Crazy, yes. But this is what it’s come to. According to the choir of professional carpers, President Clinton spent half his two terms personally drawing up plans for new levees - when he wasn’t sneaking around Afghanistan in camo paint trying to apprehend Bin Laden, that is. By contrast the Bush Junta sent 100 percent of the National Guard to Iraq, which meant the 12th Airborne Plunger Brigade couldn’t descend to the Superdome with jetpacks and unstopped the overflowing toilets. Doesn’t matter that New Orleans had hundreds of school buses unused for evacuation – blame the Feds who cut matching funds for bus-driver instruction back in 1927.

This level of incandescent lunacy isn’t new. In the 90s there were people who believed that President Clinton would use Y2K to herd us into FEAM-run gulags to have barcodes tattooed on our necks, but these people confined themselves to rants at 3 AM on Art Bell’s radio show.
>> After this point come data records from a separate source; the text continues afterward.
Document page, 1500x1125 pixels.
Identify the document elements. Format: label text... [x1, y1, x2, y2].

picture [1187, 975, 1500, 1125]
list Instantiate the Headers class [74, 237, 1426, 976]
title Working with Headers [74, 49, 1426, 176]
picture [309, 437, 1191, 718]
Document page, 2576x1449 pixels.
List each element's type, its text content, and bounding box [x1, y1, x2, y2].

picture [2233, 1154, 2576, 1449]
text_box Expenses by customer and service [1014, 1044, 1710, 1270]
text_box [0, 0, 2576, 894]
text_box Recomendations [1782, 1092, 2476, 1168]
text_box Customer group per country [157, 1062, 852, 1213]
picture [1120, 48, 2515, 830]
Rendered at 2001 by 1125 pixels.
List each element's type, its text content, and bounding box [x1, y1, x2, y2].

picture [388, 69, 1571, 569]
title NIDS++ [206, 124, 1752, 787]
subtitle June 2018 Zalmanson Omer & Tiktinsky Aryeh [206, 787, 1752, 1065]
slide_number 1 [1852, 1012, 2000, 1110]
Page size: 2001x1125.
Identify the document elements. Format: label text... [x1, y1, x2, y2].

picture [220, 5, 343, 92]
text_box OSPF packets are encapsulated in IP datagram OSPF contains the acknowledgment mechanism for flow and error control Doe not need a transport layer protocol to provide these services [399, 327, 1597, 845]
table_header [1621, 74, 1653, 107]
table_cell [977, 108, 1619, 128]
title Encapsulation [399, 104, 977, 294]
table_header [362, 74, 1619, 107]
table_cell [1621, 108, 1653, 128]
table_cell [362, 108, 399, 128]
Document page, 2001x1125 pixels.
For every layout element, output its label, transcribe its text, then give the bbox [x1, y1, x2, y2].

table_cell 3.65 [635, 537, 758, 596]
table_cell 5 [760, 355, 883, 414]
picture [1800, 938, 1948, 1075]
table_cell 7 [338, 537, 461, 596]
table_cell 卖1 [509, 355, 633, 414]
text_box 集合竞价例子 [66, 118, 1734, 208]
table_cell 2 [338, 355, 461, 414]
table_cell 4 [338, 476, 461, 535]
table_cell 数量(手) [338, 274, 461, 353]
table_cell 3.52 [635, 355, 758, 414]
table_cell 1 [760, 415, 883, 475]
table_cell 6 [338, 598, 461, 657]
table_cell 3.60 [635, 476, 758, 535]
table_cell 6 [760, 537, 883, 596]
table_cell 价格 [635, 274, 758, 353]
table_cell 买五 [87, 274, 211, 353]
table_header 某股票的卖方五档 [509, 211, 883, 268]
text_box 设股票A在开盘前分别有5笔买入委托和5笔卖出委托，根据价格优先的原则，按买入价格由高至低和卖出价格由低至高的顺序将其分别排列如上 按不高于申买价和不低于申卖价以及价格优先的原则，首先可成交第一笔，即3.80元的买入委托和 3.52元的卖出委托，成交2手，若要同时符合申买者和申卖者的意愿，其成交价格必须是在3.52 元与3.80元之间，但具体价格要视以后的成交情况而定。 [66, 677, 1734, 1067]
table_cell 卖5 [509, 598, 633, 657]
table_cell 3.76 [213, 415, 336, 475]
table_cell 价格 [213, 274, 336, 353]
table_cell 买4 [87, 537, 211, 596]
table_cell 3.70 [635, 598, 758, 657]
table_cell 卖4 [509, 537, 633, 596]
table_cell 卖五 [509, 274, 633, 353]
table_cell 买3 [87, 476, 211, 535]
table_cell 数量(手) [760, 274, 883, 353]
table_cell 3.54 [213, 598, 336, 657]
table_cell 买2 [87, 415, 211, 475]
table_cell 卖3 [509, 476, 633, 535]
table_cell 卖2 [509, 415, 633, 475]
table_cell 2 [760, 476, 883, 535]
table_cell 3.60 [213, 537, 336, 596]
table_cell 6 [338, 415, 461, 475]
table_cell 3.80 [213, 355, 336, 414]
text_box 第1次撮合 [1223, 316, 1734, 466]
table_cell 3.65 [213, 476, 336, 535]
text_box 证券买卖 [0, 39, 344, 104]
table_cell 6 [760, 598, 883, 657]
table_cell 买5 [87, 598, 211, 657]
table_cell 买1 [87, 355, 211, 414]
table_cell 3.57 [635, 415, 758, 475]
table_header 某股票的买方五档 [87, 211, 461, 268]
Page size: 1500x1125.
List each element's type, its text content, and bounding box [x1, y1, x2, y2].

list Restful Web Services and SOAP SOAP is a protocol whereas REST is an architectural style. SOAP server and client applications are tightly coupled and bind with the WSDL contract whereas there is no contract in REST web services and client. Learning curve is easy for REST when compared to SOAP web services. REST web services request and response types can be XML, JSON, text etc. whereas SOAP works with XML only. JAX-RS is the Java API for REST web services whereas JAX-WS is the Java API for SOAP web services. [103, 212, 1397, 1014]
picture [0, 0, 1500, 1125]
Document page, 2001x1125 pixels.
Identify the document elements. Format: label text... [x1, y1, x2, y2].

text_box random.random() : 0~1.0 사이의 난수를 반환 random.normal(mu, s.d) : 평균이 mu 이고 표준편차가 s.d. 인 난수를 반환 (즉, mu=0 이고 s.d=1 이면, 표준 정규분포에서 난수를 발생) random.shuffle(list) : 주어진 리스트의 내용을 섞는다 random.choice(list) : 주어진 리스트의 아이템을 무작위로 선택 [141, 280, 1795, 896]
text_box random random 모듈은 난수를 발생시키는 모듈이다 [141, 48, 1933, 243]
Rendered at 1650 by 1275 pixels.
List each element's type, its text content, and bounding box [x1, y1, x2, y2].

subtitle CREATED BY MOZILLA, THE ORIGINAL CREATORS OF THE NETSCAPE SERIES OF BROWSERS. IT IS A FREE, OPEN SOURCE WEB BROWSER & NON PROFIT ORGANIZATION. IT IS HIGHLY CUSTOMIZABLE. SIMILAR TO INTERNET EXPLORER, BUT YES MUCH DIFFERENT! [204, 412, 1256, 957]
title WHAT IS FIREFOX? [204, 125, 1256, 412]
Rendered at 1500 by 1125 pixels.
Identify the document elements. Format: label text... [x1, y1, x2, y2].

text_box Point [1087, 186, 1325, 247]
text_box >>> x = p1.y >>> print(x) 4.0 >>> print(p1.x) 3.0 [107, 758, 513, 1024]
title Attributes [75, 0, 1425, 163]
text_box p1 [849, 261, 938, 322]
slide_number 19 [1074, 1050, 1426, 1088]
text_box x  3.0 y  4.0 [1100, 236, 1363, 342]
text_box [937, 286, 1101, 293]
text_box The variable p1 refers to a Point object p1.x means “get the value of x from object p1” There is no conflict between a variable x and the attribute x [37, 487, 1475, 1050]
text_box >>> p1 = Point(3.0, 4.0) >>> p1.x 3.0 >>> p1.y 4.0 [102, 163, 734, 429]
By 2006 their ideological heirs on the left will be the evening line-up of MSNBC guests.

If we learned anything we can take away, it’s this: you’re on your own. At least keep an emergency kit on hand, the sort of thing Tom Ridge proposed, and which made the smart set hardy har har because it contained duct tape. Don’t rely on the government. Four years after 9/11, it’s apparent that some local governments are not well-oiled machines when it comes to disasters – more like a box of sand and busted gears. Blame for that can be promiscuously distributed.

Lesson two: the next terrorist attack will not unite us for a warm hug-filled fortnight. The hard left won’t wait 24 hours before blaming President Bush, and the country will enjoy the sight of prominent pundits angrier at the President than the men who nuked Des Moines. If an attack should happen during the term of President Hillary Clinton, they’ll still blame Bush – and if she wishes to retain her moderate credentials, she’ll be canny enough to repudiate the lot. They’ll be stunned. They’ll be hurt. After all the free-lancing hating they did out of the goodness of their hearts! Where can they turn now?

The guy who took over for Art Bell still takes calls.